In this essay, Bourdieu delves into the foundational theoretical principles for his concept of distinction. He begins by explaining his own position is best described as “structuralist positivism,” a nuanced stance existing somewhere between structuralism’s positivist, objective framework and constructivism’s “twofold social genesis” (p. 14) of habitus (“both a system of schemes of production and practices and a system of perception and appreciation of practices” [p. 19]) and social classes.
Bourdieu likens social space to geographic space, wherein regions of social proximity and/or distance exist — the closer one to another in the field, the more those two have in common. Social segregations play out similarly in real space, but the analogy is not perfect since people very distant socially can occasionally interact, and these interactions do not dispel social structural differences (i.e. condescension as a strategy [p. 16]). [Also see Castells’ (1989) dual city.]

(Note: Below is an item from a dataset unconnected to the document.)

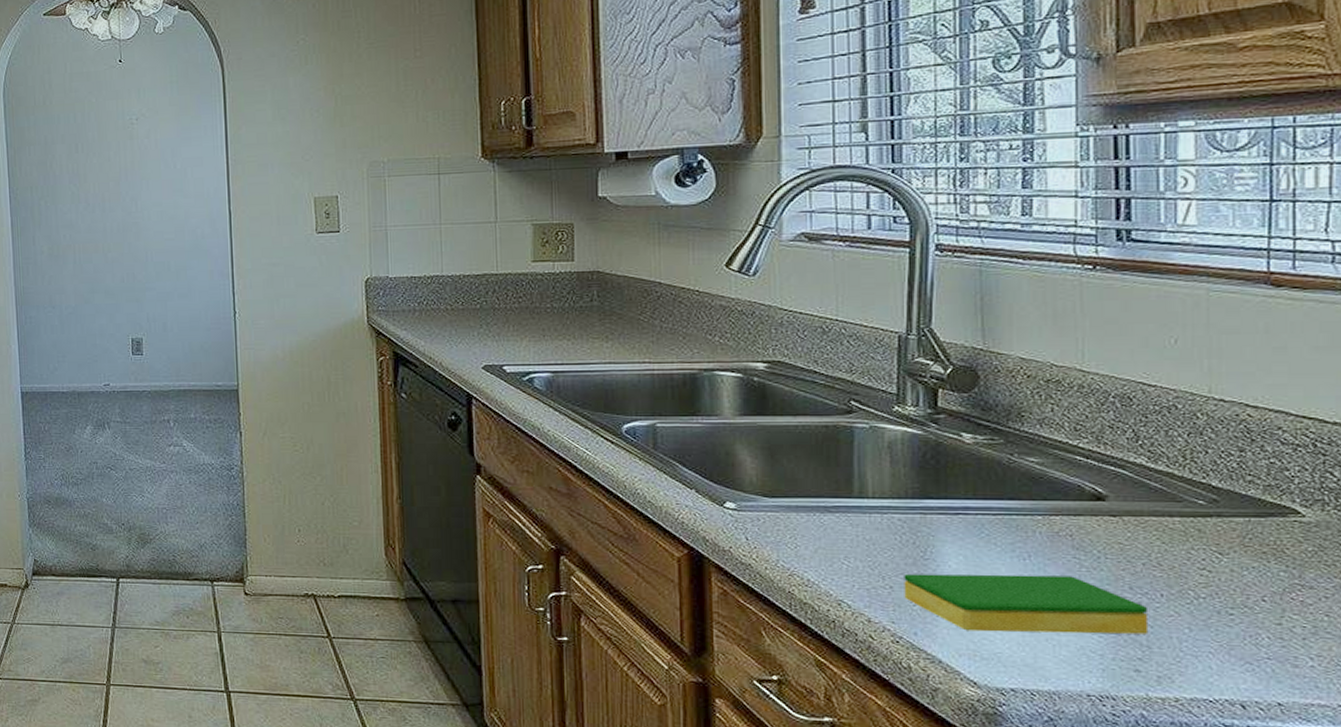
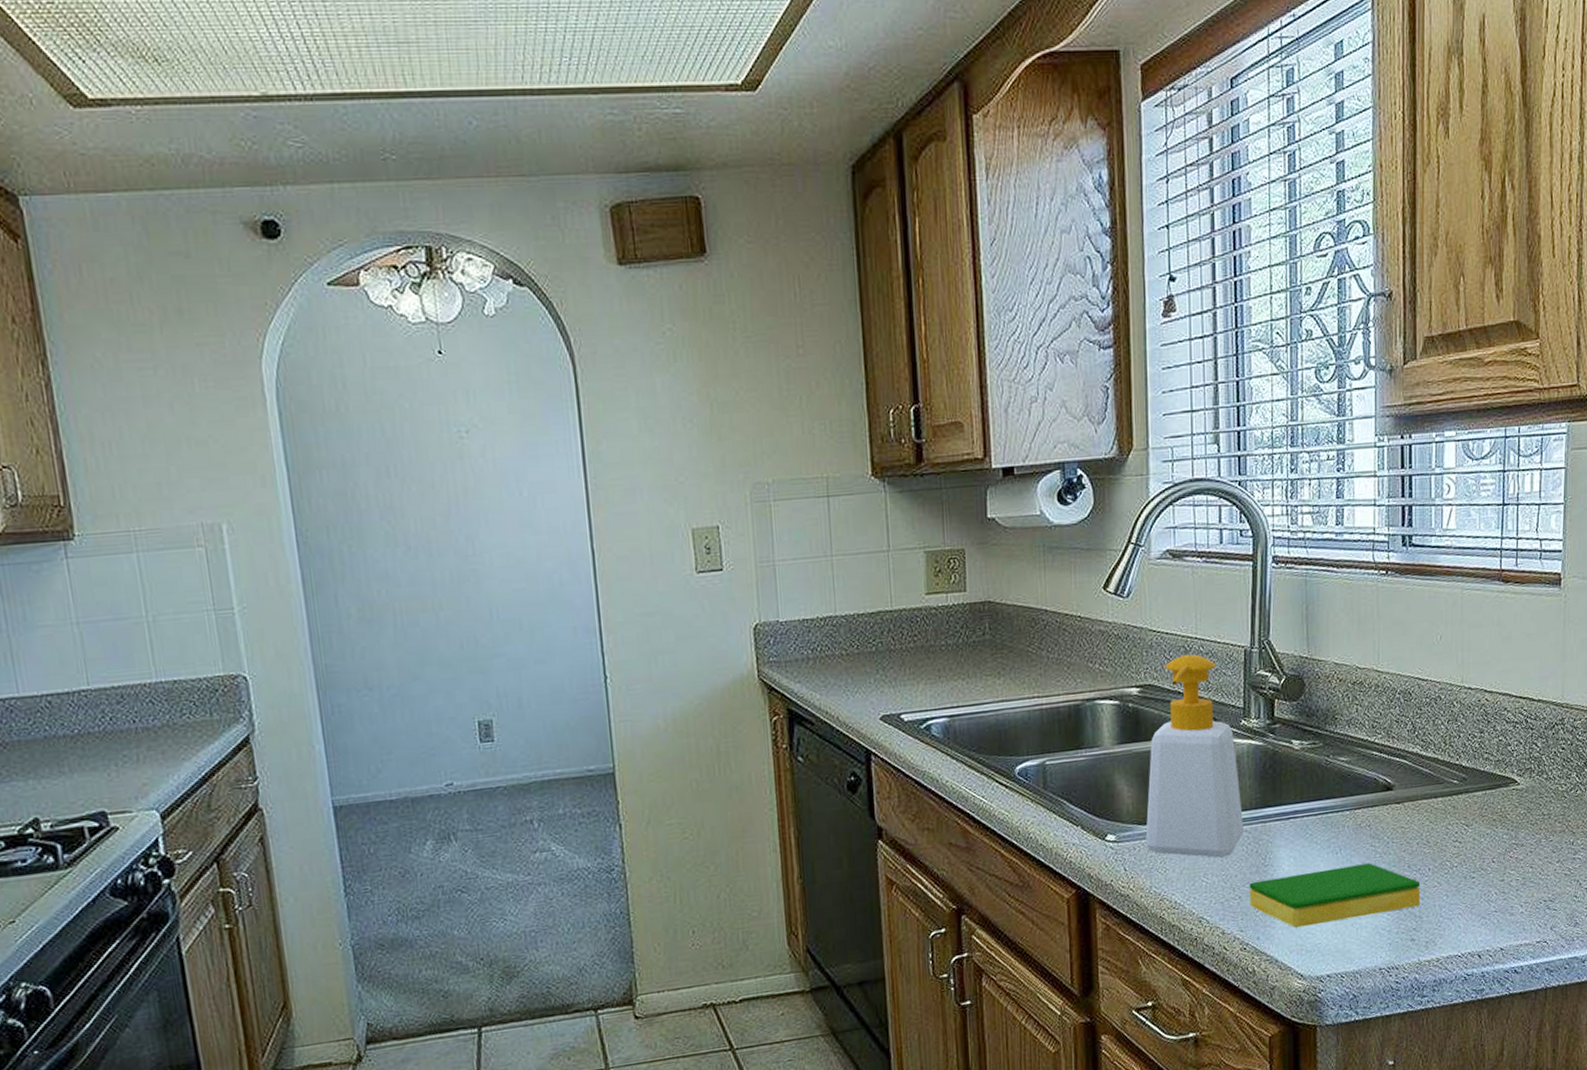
soap bottle: none [772,336,898,543] -> present [1145,654,1244,858]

So how then can we fully understand the “objective relations which are irreducible to the interactions by which they manifest themselves” (pp. 16-17)? We move from social physics (objectivism) to social phenomenology (subjectivism), recognizing both that there exist objective factors that determine a person’s position in the social field and that a person’s vantage in that space will shaped her opinions and values. The search for stable forms of perfection occludes the following things: (1) that a construction is shaped by structural constraints rather than in a social vacuum and (2) that cognitive struggles have social genesis and are likewise socially structured. Critically, a person is most characterized by the way she herself classifies — her world seems “self-evident” (p. 19). Thus there is a double structuring of the social world: it is objective in that different agents have distinct amounts of capital, each form carrying its own relative weight, and it is subjective “because the schemes of perception and appreciation…express the state of relations of symbolic power” (p. 20).
There are two forms of symbolic struggles over the perception of the social world that correspond with the objective and subjective dimensions. The objective action can be either individual or collective, but it exhibits certain realities (e.g. group demonstrations). A subjective act aims at changing the very classifications through which the world is perceived. Bourdieu calls this the “theory effect” (p. 21). Also critical: though symbolic relations to power tend to reinforce themselves in the constitution of social space, we shouldn’t think the messages are propagandist. It’s much subtler, really. Since “agents apply to the objective structures of the social world structures of perception and appreciation which are issued out of these very structures and which tend to picture the world as evident” (p. 21).
“[S]ymbolic power is a power of consecration or revelation” (p. 23) and thus is “political power par excellence” (p. 23).”